Dead Prez – Der Feind ist das System

Int. Rap

Seit 1997 ihr erstes Tape „Food, Clothes, and Shelter“ über Loud Records erschien, wurden Dead Prez nicht müde, über das zu rappen, woran es den meisten Afroamerikanern mangelt und was sie gleichzeitig intensiv kritisieren: Macht und Geld. Das äußert sich auch in ihrem Namen, denn Dead Presidents ist ein Slangbegriff für die Dollar-Scheine. Ihr Fundament sind die Theorien und Erfahrungsberichte der Afroamerikanischen Bürgerrechtsbewegung, die sie durch ihre Raps in das heute übersetzen. Sticman and M-1 haben seither zwei Alben und zwei Mixtapes veröffentlicht. 2006 folgte ein Kollabo-Album mit den Outlawz sowie einige Solo-Maxis vom M1. Sticman zog 2006 und 2007 mit zwei Solo-Alben nach. Darauf folgte 2008 eine Live DVD & CD. 2009 soll nun das Jahr des dritten Mixtapes und des dritten Albums werden. Den Anfang macht „Turn off the Radio Vol. 3“ das am 23. Juni in den USA erscheint.

Wie seid ihr aufgewachsen, wie war es so zuhause, was hat euch geprägt?

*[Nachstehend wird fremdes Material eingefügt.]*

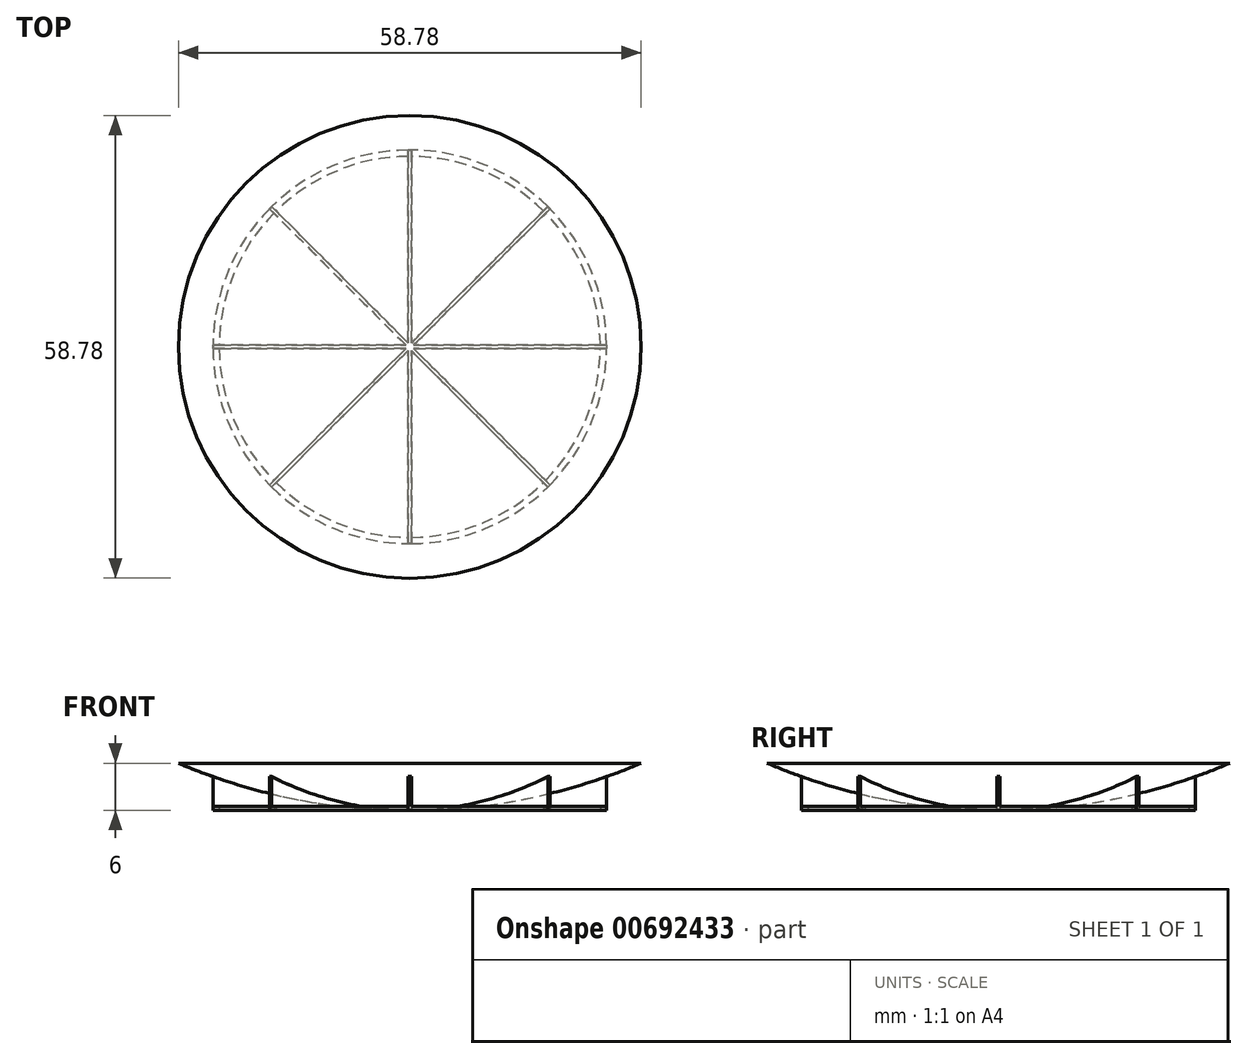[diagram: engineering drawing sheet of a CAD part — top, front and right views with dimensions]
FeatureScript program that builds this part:
annotation { "Feature Type Name" : "Feature", "Feature Type Description" : "" }
export const myFeature = defineFeature(function(context is Context, id is Id, definition is map)
    precondition{}
    {
        {
            var Q0;
            Q0=qCreatedBy(makeId("Top.planeOp"),FACE);
            var sketch = newSketch(context, id + "F0", { "sketchPlane" : qUnion([Q0])});
            skCircle(sketch, "E0", {"center": v(0, 0) * mm, "radius": 25 * mm, "construction": true});
            skLineSegment(sketch, "E1.bottom", {"start": v(-25, 0.2) * mm, "end": v(0, 0.2) * mm});
            skLineSegment(sketch, "E1.top", {"start": v(-25, -0.2) * mm, "end": v(0, -0.2) * mm});
            skLineSegment(sketch, "E1.left", {"start": v(-25, 0.2) * mm, "end": v(-25, -0.2) * mm});
            skLineSegment(sketch, "E1.right", {"start": v(0, 0.2) * mm, "end": v(0, -0.2) * mm});
            skLineSegment(sketch, "E2", {"start": v(0, 0) * mm, "end": v(-25, 0) * mm, "construction": true});
            skSolve(sketch);
        }
        {
            var Q0;
            Q0 = qSketchRegion(id + "F0", true);
            extrude(context, id + "F1", {"entities" : qUnion([Q0]), "depth" : 5 * mm, "offsetDistance" : 25 * mm});
        }
        {
            var Q0;
            Q0=qCreatedBy(makeId("Front.planeOp"),FACE);
            var sketch = newSketch(context, id + "F2", { "sketchPlane" : qUnion([Q0])});
            skLineSegment(sketch, "E3", {"start": v(0, 0) * mm, "end": v(0, 13.35) * mm});
            skSolve(sketch);
        }
        {
            var Q0;
            Q0=makeQuery(id+"F1.opExtrude","SWEPT_BODY",BODY,{"disambiguationData":[OSD([sQuery(id+"F0.wireOp",EDGE,"E1.bottom"),sQuery(id+"F0.wireOp",EDGE,"E1.top"),sQuery(id+"F0.wireOp",EDGE,"E1.left"),sQuery(id+"F0.wireOp",EDGE,"E1.right")])]});
            var Q1;
            Q1=sQuery(id+"F2.wireOp",EDGE,"E3");
            circularPattern(context, id + "F3", {"operationType" : NewBodyOperationType.ADD, "entities" : qUnion([Q0]), "axis" : qUnion([Q1]), "angle" : 360 * degree, "instanceCount" : 8, "equalSpace" : true});
        }
        {
            var Q0;
            Q0=qCreatedBy(makeId("Front.planeOp"),FACE);
            var sketch = newSketch(context, id + "F4", { "sketchPlane" : qUnion([Q0])});
            skArc(sketch, "E4", {"start": v(-29.4, 6) * mm, "mid": v(-15, 1.52) * mm, "end": v(0, 0) * mm});
            skLineSegment(sketch, "E5", {"start": v(0, 0) * mm, "end": v(0, 6) * mm});
            skLineSegment(sketch, "E6", {"start": v(0, 6) * mm, "end": v(-29.4, 6) * mm});
            skSolve(sketch);
        }
        {
            var Q0;
            Q0 = qSketchRegion(id + "F4", true);
            var Q1;
            Q1=sQuery(id+"F2.wireOp",EDGE,"E3");
            revolve(context, id + "F5", {"operationType" : NewBodyOperationType.ADD, "entities" : qUnion([Q0]), "axis" : qUnion([Q1]), "revolveType" : RevolveType.FULL});
        }
        {
            var Q0;
            Q0=qCreatedBy(makeId("Top.planeOp"),FACE);
            var sketch = newSketch(context, id + "F6", { "sketchPlane" : qUnion([Q0])});
            skCircle(sketch, "E7.0", {"center": v(0, 0) * mm, "radius": 25 * mm});
            skLineSegment(sketch, "E7.1", {"start": v(-25, 0.2) * mm, "end": v(0, 0.2) * mm});
            skLineSegment(sketch, "E7.2", {"start": v(-25, -0.2) * mm, "end": v(0, -0.2) * mm});
            skLineSegment(sketch, "E7.3", {"start": v(-25, 0.2) * mm, "end": v(-25, -0.2) * mm});
            skLineSegment(sketch, "E7.4", {"start": v(0, 0.2) * mm, "end": v(0, -0.2) * mm});
            skLineSegment(sketch, "E7.5", {"start": v(0, 0) * mm, "end": v(-25, 0) * mm});
            skCircle(sketch, "E8", {"center": v(0, 0) * mm, "radius": 24.2 * mm});
            skSolve(sketch);
        }
        {
            var Q0;
            Q0 = qSketchRegion(id + "F6", true);
            extrude(context, id + "F7", {"entities" : qUnion([Q0]), "operationType" : NewBodyOperationType.ADD, "depth" : 0.5 * mm, "offsetDistance" : 25 * mm});
        }
    });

Was hatte einen Einfluss auf die Entwicklung eurer politischen Inhalte?
Sticman:
Ich bin in einer rassistischen Stadt aufgewachsen, eine der vielen in Amerika. Das Umfeld war Arbeiterklasse, oder weniger, denn die meisten hatten keine Arbeit. Ein urbanes Umfeld in einer eher ländlichen Gegend Floridas. Ich lernte viel über die Natur, über Rasissmus und das Leben überhaupt. In den 80ern kamen dann Kokain und Crack und revolutionierten mein Elternhaus. Mein Bruder und mein Vater waren von diesen Drogen abhängig. Das entfachte in mir das Verlangen, mein Leben zu verändern. Und ich lerne immer noch, kämpfe weiter dafür.
M1: Ich bin ähnlich wie Stic aufgewachsen. Hip Hop war natürlich auch Bestandteil meiner Jugend. Ich komme aus dem Süden, lebe in North Carolina, aber bin in New York und ein paar Jahre in North Carolina zur Highschool gegangen. Ich machte schließlich meinen Abschluss und versuchte rauszufinden, was ich mit meinem Leben machen wollte. Die Universität war für mich keine Option. Aber Drogenverkaufen oder zur Army gehen, was die meisten meiner Freunde taten, war auch keine Alternative. Deshalb entschied ich mich erstmal dazu, in Florida aufs College zu gehen, bis mir klar war, was ich machen will. Die akademische Ausbildung hat mich gar nicht interessiert; eigentlich ging es mir nur darum herauszufinden, was eigentlich um mich herum passiert. Ich wollte auf keinen Fall einen Abschluss machen und Teil des Amerikanischen Traums werden. Ich besuchte Wirtschaftsseminare, trieb mich aber hauptsächlich im Psychologie Department herum, wo viele meiner Freunde studierten. Da habe ich dann auch Stic kennengelernt. Er war kein Student, hatte aber denselben Bekanntenkreis wie ich. Stic war schon damals MC und rappen war Teil seiner Gewohnheiten und seines Wissens.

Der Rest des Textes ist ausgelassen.